Though Photograph Smile as a whole is, well, quite nice -- moody, melodious, quiet, confessional, largely sincere and often good -- to say it represents a direction the Beatles might have followed is a stretch by any system of measurement. The record does clearly align the young Lennon with the songwriting approach of one bandmember, though. It's a popular bar-room theory that, in the musical realm at least, the world is made up of two kinds of people: You're either a John person or a Paul person. The former tends to prefer the elder Lennon's raw, roving, intellectual and weirder musical dares to McCartney's perfectly crafted, melodious, safe and sincere pop precision. Julian, it turns out, is a Paul person. That McCartney would exert an influence on him isn't so surprising, in light of history: Paul wrote "Hey Jude" to comfort him in the wake of his parents' divorce and is the only Beatle to remain in contact with Julian and, to a lesser degree, Cynthia. And like McCartney's, Julian's songwriting is at its strongest when he remains a strict and exacting alchemist of the four elements of song: melody, music, lyrics and performance.

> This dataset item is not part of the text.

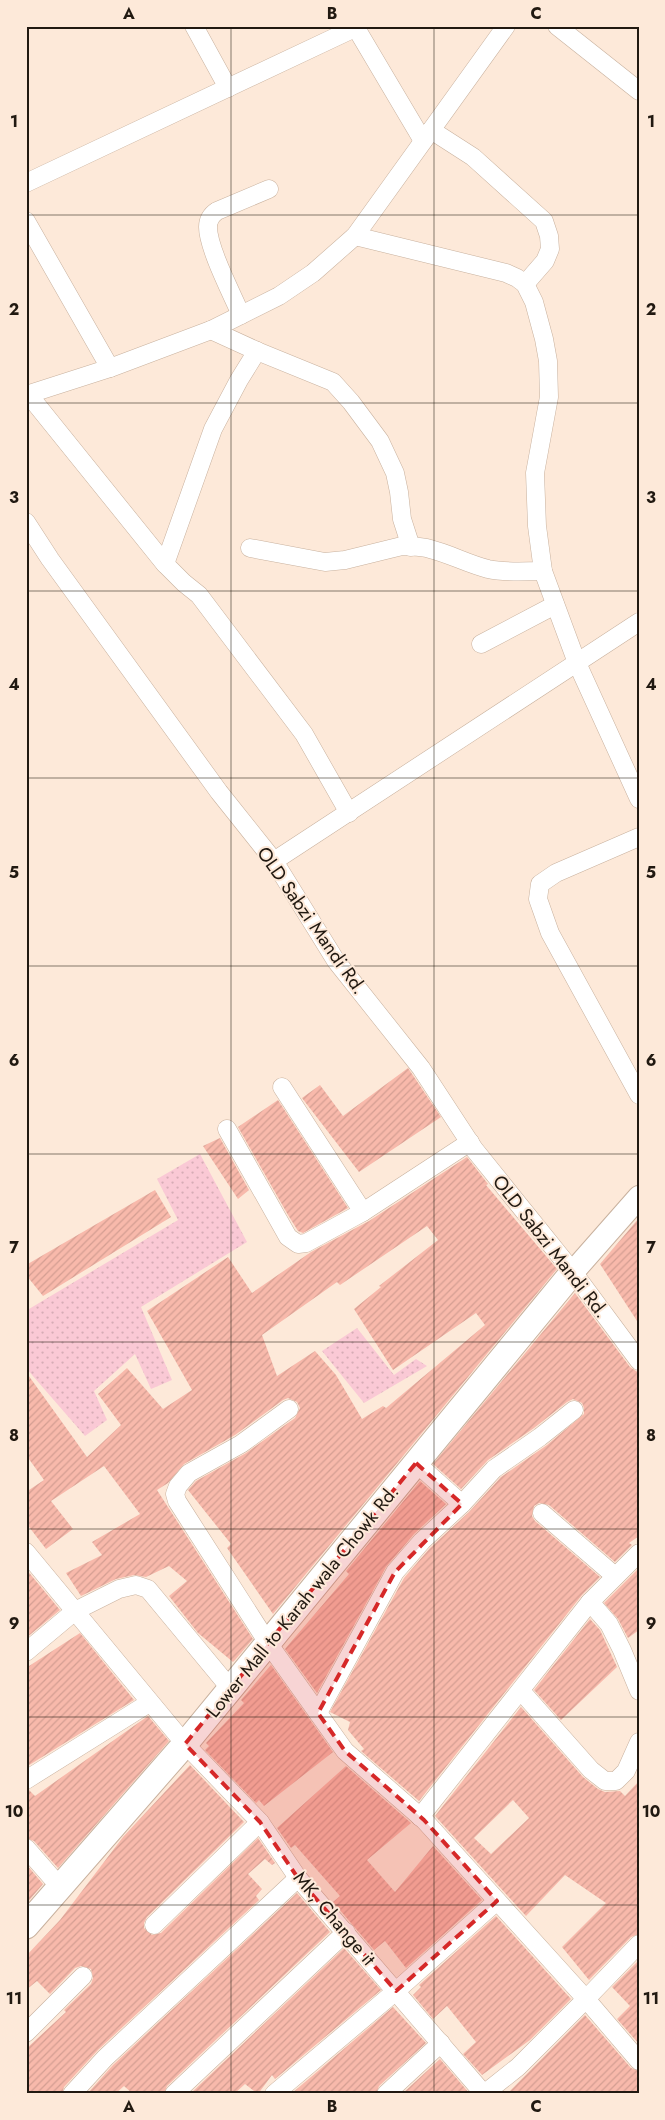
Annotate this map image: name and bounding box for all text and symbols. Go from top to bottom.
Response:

"I feel that sometime during my break, I just got it -- it sunk in. It's like I found a key or something," he says. "I've always revered songwriting as a craft, and my approach to it has always been very serious, very studied. It's a tremendous task to try to convey an experience through song, with honesty, to relate emotions to other human beings. I feel with this record I've really proved myself as a songwriter."
Julian doesn't foster any desires to reach the same level of influence and fame as his father, which is a good thing; it would be impossible. Rather, he seems content to exist as a pleasant if predictable songwriter, for whom suffering and privilege have co-existed as a paradoxical birthright.
"As far as my relationship to music and the business goes, it's simple: I'm going to continue making music, and I really don't care who likes it or not. Those who like it will buy it. I'm going to play my music in cities and clubs, and those who want to hear it will show up. I believe in what I do, and I no longer have the patience or the desire to try to prove something to people who don't."
Sounds like young Jude is finally heeding some of that famous advice.